Step 3: Pour the bowl of sourcream and peanut butter into a bowl of sugar.

Ingest excitedly.

[–] NarrativeBear@lemmy.world 40 points 2 months ago* (last edited 2 months ago) (1 children)

How to make a PBJ sandwiche, step 8 will shock you!

"Step 8: The spoonful of cum is not needed. Gently remove it from the baking area."

I'm dying, good work!

[–] rain_worl@lemmy.world 1 points 1 month ago

you are WRONG! THIS is step 8:

Step 8: Prepare a small bowl of caramel sauce.

[–] Mothra@mander.xyz 21 points 2 months ago

This has me crying lol

[–] grue@lemmy.world 16 points 2 months ago (1 children)

How frustrated did you get with Markdown trying to "fix" your numbering while writing that?

[–] Deestan@lemmy.world 12 points 2 months ago

Markdown's "smart" numbering is the worst.

[–] adj16@lemmy.world 15 points 2 months ago

I really appreciate how much effort you put into this

[–] PinkyCoyote@sopuli.xyz 14 points 2 months ago (1 children)
[–] Deestan@lemmy.world 26 points 2 months ago (1 children)

I am sorry, but these instructions have no step 3. The steps in these instructions are: 3, 3, 2, error, 4, 6, 1, S, 4, 8, 3, 1, 8, 4, 3, 6 and 3.

Did you mean Step 3?

[–] adj16@lemmy.world 5 points 2 months ago
[–] Pandantic@midwest.social 9 points 2 months ago* (last edited 2 months ago)

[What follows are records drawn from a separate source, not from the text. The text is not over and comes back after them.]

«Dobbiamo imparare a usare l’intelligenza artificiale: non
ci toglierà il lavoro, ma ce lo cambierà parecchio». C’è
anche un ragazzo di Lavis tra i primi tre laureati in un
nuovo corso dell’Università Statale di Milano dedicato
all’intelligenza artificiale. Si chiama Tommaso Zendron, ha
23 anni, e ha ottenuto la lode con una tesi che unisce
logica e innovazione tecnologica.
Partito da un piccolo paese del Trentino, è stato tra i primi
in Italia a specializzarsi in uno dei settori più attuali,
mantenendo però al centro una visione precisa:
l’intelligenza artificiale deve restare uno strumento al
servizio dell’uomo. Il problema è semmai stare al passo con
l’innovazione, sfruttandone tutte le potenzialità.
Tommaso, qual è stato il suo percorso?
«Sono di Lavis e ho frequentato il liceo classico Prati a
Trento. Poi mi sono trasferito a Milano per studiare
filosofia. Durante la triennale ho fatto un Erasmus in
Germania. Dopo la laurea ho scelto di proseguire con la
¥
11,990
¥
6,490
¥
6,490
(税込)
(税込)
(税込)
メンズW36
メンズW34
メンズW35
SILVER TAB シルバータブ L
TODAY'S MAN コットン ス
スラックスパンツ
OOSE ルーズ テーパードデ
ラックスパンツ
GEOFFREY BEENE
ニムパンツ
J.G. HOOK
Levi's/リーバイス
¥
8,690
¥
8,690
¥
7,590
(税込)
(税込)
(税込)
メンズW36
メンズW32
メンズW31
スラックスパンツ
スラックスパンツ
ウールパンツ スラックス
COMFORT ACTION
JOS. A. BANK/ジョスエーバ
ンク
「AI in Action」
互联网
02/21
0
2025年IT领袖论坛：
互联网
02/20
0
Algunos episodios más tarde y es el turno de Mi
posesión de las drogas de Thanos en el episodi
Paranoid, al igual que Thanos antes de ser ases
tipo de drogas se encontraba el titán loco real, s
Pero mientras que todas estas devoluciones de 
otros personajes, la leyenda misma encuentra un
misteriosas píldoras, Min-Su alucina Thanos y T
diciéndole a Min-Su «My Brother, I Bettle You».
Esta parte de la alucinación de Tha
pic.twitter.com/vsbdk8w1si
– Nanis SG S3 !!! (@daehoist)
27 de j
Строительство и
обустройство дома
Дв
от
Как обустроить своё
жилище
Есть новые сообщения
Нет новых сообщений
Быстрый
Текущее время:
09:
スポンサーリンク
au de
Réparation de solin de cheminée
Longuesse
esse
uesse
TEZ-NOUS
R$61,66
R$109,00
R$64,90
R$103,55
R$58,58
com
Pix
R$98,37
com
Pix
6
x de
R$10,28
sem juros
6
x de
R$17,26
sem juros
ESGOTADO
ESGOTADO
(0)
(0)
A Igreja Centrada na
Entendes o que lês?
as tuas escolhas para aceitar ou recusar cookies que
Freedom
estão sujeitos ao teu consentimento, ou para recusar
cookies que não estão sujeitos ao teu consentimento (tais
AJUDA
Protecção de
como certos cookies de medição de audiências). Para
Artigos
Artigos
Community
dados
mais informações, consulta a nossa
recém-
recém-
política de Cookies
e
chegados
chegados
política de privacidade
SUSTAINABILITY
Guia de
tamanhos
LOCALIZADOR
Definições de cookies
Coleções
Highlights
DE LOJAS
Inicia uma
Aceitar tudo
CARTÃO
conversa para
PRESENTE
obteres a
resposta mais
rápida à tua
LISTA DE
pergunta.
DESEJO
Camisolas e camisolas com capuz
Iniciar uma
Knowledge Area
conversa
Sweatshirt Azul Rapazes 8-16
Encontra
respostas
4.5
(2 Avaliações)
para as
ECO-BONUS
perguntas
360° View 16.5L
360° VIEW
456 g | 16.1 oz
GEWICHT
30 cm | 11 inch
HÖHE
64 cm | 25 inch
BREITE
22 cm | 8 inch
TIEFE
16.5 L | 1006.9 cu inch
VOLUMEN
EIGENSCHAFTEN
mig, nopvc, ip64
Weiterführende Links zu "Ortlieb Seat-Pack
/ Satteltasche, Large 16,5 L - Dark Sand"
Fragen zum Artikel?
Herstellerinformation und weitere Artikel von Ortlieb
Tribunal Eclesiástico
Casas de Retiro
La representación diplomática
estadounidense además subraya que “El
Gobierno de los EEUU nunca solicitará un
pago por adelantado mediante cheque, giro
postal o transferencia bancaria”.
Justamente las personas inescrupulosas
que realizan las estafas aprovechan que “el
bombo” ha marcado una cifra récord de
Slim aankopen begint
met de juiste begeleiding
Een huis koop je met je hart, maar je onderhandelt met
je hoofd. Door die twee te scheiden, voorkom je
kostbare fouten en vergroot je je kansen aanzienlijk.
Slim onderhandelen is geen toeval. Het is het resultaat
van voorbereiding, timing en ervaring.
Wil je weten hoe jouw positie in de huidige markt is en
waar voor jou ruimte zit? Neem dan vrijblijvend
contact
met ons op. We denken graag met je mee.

This was epic. Thank you fine .worder!

[–] abcd@feddit.org 6 points 2 months ago (1 children)

This looks like a initially simple state machine written in assembler (or a similar language where you have to use jumps for program flow) that has been modified heavily by 15 devs in 25 years in production, while they all shat their pants

[–] _stranger_@lemmy.world 3 points 2 months ago* (last edited 2 months ago)

; the spoonful of cum is not needed. TODO: Gently remove it from the cooking area.

You forgot that in step 2 you're supposed to touch the bowl with your toes and/or "good hand."

[–] orenishii@feddit.nl 6 points 2 months ago

Oh man you’ve got me cracking up here. That spoon full of cum hahaha. People a bit further are looking very strange at me now

[–] taiyang@lemmy.world 5 points 2 months ago

I followed the steps but my jelly managed to get away before Step 3 and ate half my family. I'll try again, but I'm running low on cousins. 5/5 stars.